Morita equivalence and isomorphisms in cohomology theories Let $A,B$ be two unital algebras. We say that $A,B$ are Morita equivalent if there are $A-B$ and $B-A$ bimodules $P,Q$ such that 
$$P \otimes_{B} Q \cong A, Q \otimes_A P \cong B$$
(as $A-A$ and $B-B$ bimodules).
Suppose that $A,B$ are Morita equivalent. Then one can show that $K$-theory and cyclic and Hochschild cohomologies of them are isomorphic.

How to describe explicitly an isomorphisms $K(A) \cong K(B)$, $HH^{\bullet}(A) \cong HH^{\bullet}(B)$ and $HC^{\bullet}(A) \cong HC^{\bullet}(B)$?

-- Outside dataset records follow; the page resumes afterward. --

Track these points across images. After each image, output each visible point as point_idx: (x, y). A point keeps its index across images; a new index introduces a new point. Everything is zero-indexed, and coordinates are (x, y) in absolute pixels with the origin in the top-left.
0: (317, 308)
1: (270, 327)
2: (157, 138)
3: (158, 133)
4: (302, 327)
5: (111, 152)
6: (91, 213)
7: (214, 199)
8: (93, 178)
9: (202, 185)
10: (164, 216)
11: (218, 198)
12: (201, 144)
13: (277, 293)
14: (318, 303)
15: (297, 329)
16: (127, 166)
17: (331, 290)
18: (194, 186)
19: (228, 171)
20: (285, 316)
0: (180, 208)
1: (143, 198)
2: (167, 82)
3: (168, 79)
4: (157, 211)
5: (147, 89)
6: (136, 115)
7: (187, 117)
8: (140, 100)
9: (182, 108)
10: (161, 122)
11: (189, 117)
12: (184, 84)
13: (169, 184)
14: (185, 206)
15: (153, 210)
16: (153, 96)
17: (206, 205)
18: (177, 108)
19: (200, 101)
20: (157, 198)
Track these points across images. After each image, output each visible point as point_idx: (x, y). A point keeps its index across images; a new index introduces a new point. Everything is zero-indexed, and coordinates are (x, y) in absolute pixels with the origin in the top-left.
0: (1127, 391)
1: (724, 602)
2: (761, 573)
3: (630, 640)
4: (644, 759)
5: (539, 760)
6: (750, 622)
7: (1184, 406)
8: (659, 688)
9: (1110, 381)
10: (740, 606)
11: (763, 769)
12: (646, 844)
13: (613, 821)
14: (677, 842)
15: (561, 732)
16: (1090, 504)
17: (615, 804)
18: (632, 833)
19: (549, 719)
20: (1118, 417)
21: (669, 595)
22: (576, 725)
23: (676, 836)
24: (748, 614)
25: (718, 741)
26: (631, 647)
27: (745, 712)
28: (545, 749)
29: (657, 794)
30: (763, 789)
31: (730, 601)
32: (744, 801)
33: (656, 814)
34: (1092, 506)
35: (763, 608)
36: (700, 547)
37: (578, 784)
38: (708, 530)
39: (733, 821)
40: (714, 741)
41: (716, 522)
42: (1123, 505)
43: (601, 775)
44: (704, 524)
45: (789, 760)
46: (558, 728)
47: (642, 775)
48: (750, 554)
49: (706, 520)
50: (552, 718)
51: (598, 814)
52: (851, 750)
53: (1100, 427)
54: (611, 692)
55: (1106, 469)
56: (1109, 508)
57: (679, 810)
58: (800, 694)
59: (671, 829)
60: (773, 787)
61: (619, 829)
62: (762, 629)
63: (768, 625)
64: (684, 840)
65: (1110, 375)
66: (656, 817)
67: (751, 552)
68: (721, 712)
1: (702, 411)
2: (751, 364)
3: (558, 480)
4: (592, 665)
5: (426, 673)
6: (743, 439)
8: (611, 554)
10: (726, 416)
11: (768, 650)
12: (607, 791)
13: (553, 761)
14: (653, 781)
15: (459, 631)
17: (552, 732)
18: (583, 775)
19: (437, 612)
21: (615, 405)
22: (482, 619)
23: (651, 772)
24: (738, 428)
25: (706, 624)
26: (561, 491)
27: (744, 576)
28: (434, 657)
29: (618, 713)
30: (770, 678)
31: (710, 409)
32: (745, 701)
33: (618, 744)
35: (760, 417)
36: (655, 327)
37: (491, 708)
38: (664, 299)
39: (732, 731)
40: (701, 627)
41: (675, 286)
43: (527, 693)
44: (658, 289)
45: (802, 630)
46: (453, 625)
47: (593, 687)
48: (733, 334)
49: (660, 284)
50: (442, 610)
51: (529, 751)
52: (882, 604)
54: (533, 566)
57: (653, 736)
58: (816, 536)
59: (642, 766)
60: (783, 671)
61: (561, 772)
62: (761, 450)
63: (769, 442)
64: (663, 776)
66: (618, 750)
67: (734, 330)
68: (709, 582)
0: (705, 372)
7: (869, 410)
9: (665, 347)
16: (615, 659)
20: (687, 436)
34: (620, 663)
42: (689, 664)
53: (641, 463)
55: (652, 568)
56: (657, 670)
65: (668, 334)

 A: The conceptual point is that all of these invariants are Morita invariant because they can be defined directly in terms of the category of modules. Explicitly:


*

*Starting from the category of modules $\text{Mod}(A)$ we can isolate the subcategory of tiny or compact projective objects: those modules $M$ such that $\text{Hom}(M, -)$ preserves all colimits. These turn out to be precisely the finitely generated projective modules, from which one can define K-theory as usual. So given a Morita equivalence $Q \otimes_A (-) : \text{Mod}(A) \cong \text{Mod}(B)$ the induced map on f.g. projectives comes from restricting to tiny objects, and then the induced map on K-theory comes from passing to the Grothendieck group.

*Hochschild cohomology of $A$ is the derived endomorphisms of the identity functor $\text{Mod}(A) \to \text{Mod}(A)$. So given a Morita equivalence $\text{Mod}(A) \cong \text{Mod}(B)$ we get an induced equivalence on (cocontinuous) endofunctor categories $\text{Bimod}(A, A) \cong \text{Bimod}(B, B)$ sending the identity to the identity, which furthermore induces an equivalence on self-Ext.

*I am less familiar with the details of the cyclic case but morally the only additional thing to do is to incorporate the natural (derived) $S^1$-action on Hochschild stuff.